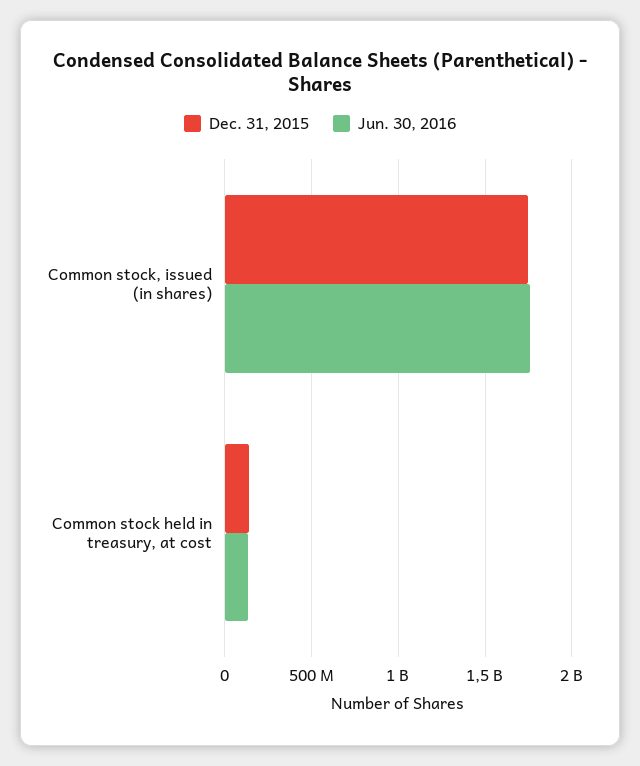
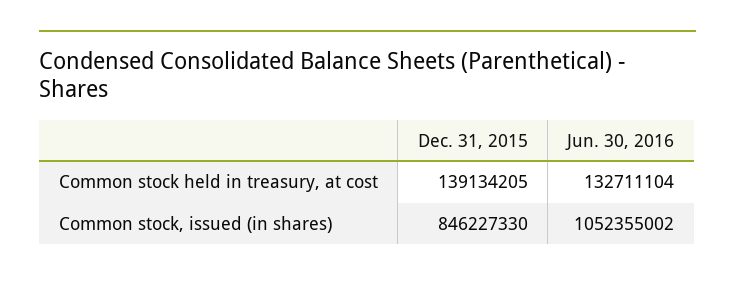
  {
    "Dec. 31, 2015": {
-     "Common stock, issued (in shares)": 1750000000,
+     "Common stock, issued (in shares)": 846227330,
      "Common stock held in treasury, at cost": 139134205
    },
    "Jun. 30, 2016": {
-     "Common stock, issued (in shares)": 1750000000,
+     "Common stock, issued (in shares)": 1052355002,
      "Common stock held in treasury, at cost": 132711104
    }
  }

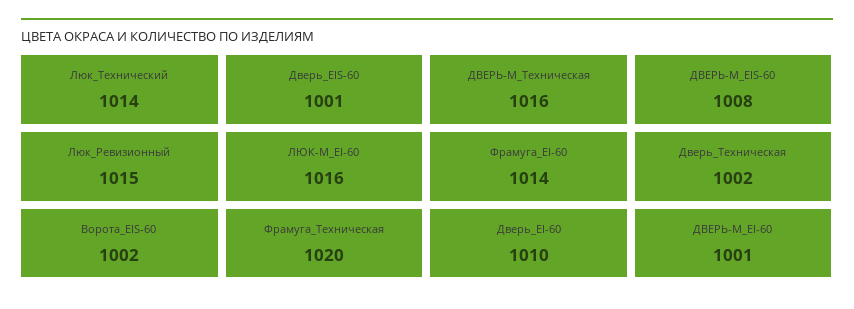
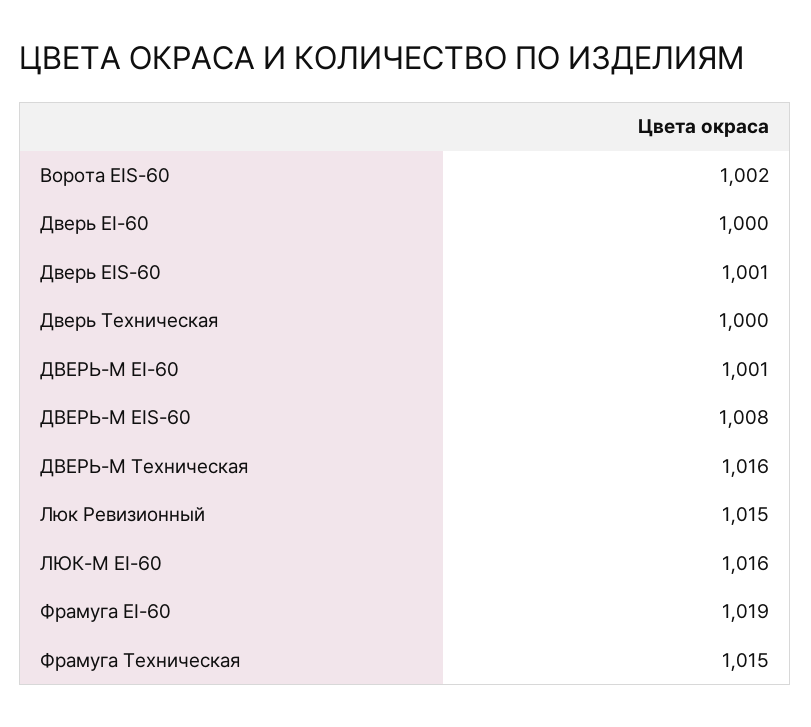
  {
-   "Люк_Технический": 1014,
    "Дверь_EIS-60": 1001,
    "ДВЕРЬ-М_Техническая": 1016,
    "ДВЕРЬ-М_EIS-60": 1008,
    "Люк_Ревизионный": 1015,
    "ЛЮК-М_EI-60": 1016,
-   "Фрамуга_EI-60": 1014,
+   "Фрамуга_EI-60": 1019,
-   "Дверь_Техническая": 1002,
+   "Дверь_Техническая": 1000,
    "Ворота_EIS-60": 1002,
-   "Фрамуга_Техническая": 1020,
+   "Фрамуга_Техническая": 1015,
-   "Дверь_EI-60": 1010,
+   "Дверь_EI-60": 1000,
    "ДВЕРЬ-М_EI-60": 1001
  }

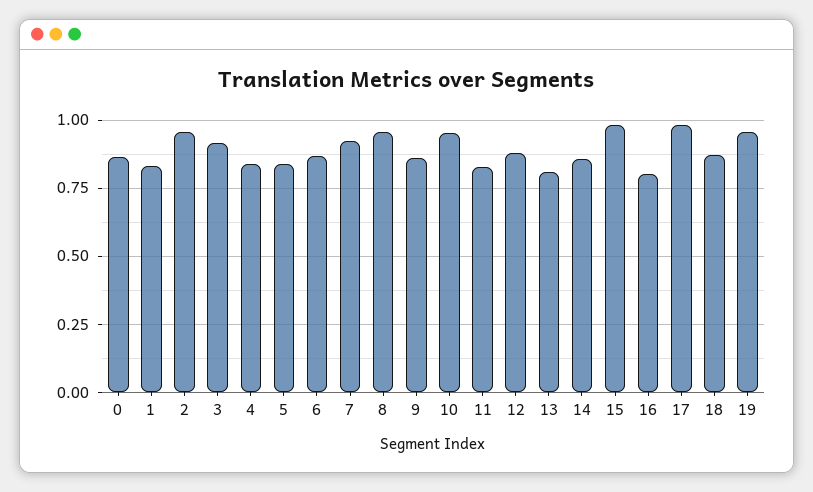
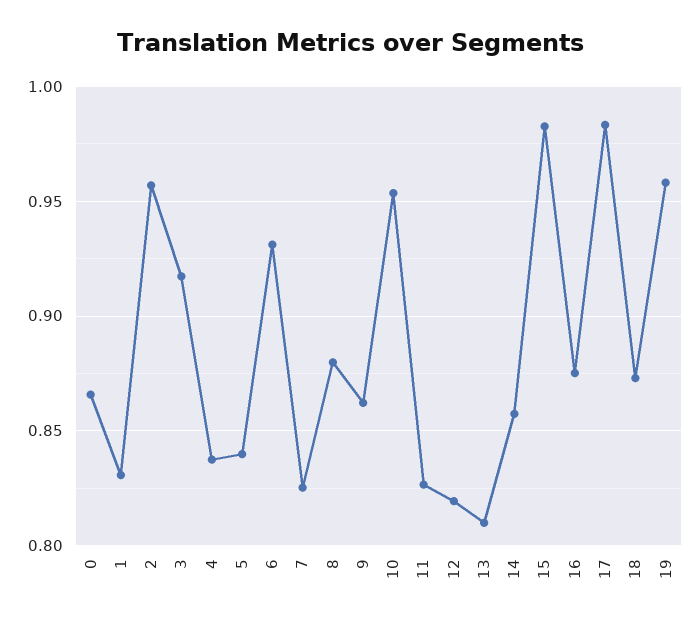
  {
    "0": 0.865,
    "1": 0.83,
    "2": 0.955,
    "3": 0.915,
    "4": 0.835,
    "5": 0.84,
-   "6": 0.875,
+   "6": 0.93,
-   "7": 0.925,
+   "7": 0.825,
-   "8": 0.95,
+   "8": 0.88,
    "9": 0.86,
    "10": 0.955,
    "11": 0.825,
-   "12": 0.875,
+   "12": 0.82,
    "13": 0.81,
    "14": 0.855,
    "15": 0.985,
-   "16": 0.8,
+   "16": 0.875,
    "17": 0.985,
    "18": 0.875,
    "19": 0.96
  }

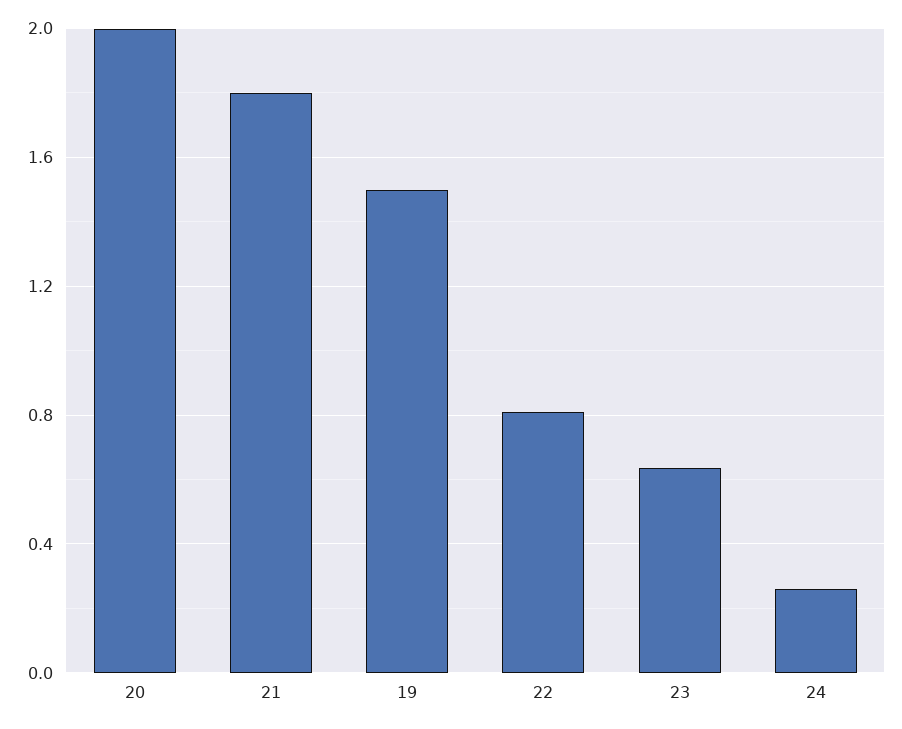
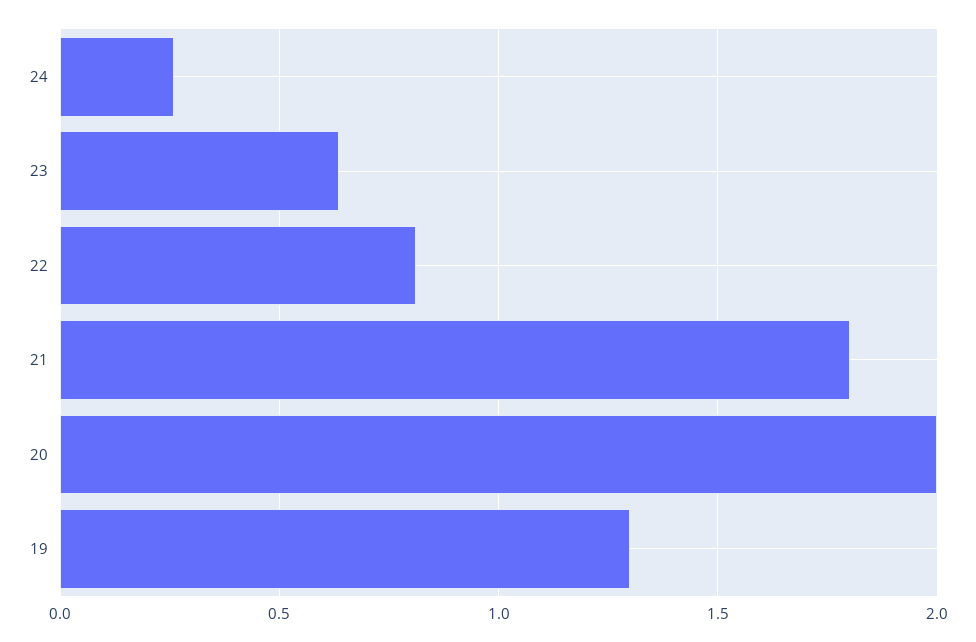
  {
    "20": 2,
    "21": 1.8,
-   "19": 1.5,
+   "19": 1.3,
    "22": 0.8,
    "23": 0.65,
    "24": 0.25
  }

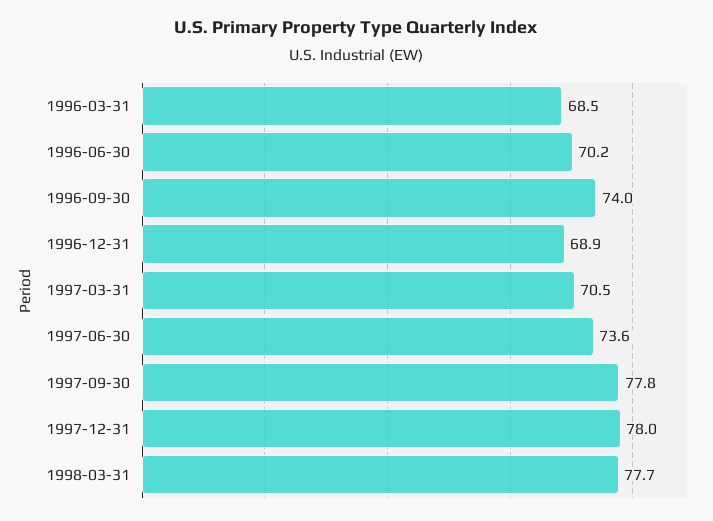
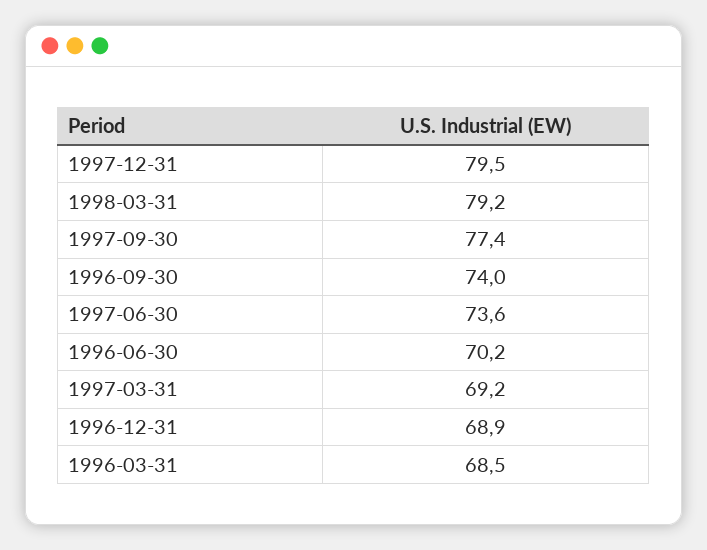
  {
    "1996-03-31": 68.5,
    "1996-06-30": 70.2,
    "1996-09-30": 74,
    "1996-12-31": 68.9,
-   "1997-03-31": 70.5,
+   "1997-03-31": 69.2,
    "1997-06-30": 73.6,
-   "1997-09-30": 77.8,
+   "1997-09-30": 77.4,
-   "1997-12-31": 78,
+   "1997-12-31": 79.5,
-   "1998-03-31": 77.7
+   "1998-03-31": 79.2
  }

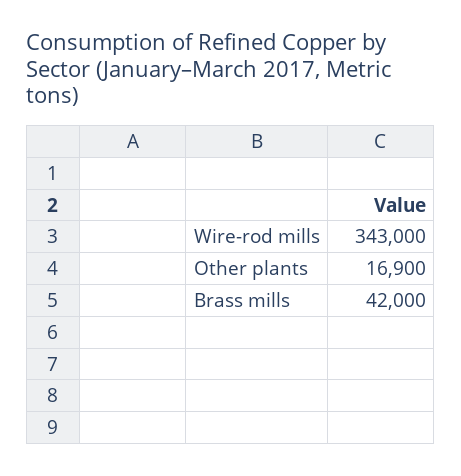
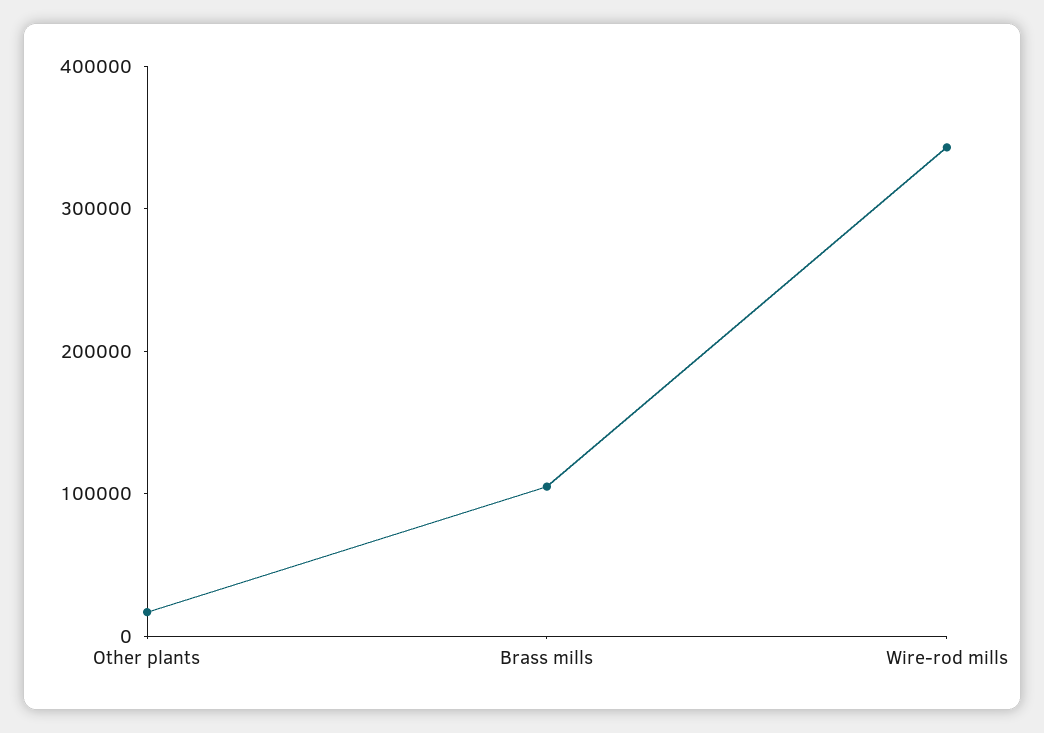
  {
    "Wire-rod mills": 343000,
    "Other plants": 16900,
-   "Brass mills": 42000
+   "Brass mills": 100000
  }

__Try it__.
None of the pictures should appear; copy the rest of the material above exactly.

__Answer for the task__.
  {
    "Dec. 31, 2015": {
-     "Common stock, issued (in shares)": 1750000000,
+     "Common stock, issued (in shares)": 846227330,
      "Common stock held in treasury, at cost": 139134205
    },
    "Jun. 30, 2016": {
-     "Common stock, issued (in shares)": 1750000000,
+     "Common stock, issued (in shares)": 1052355002,
      "Common stock held in treasury, at cost": 132711104
    }
  }

  {
-   "Люк_Технический": 1014,
    "Дверь_EIS-60": 1001,
    "ДВЕРЬ-М_Техническая": 1016,
    "ДВЕРЬ-М_EIS-60": 1008,
    "Люк_Ревизионный": 1015,
    "ЛЮК-М_EI-60": 1016,
-   "Фрамуга_EI-60": 1014,
+   "Фрамуга_EI-60": 1019,
-   "Дверь_Техническая": 1002,
+   "Дверь_Техническая": 1000,
    "Ворота_EIS-60": 1002,
-   "Фрамуга_Техническая": 1020,
+   "Фрамуга_Техническая": 1015,
-   "Дверь_EI-60": 1010,
+   "Дверь_EI-60": 1000,
    "ДВЕРЬ-М_EI-60": 1001
  }

  {
    "0": 0.865,
    "1": 0.83,
    "2": 0.955,
    "3": 0.915,
    "4": 0.835,
    "5": 0.84,
-   "6": 0.875,
+   "6": 0.93,
-   "7": 0.925,
+   "7": 0.825,
-   "8": 0.95,
+   "8": 0.88,
    "9": 0.86,
    "10": 0.955,
    "11": 0.825,
-   "12": 0.875,
+   "12": 0.82,
    "13": 0.81,
    "14": 0.855,
    "15": 0.985,
-   "16": 0.8,
+   "16": 0.875,
    "17": 0.985,
    "18": 0.875,
    "19": 0.96
  }

  {
    "20": 2,
    "21": 1.8,
-   "19": 1.5,
+   "19": 1.3,
    "22": 0.8,
    "23": 0.65,
    "24": 0.25
  }

  {
    "1996-03-31": 68.5,
    "1996-06-30": 70.2,
    "1996-09-30": 74,
    "1996-12-31": 68.9,
-   "1997-03-31": 70.5,
+   "1997-03-31": 69.2,
    "1997-06-30": 73.6,
-   "1997-09-30": 77.8,
+   "1997-09-30": 77.4,
-   "1997-12-31": 78,
+   "1997-12-31": 79.5,
-   "1998-03-31": 77.7
+   "1998-03-31": 79.2
  }

  {
    "Wire-rod mills": 343000,
    "Other plants": 16900,
-   "Brass mills": 42000
+   "Brass mills": 100000
  }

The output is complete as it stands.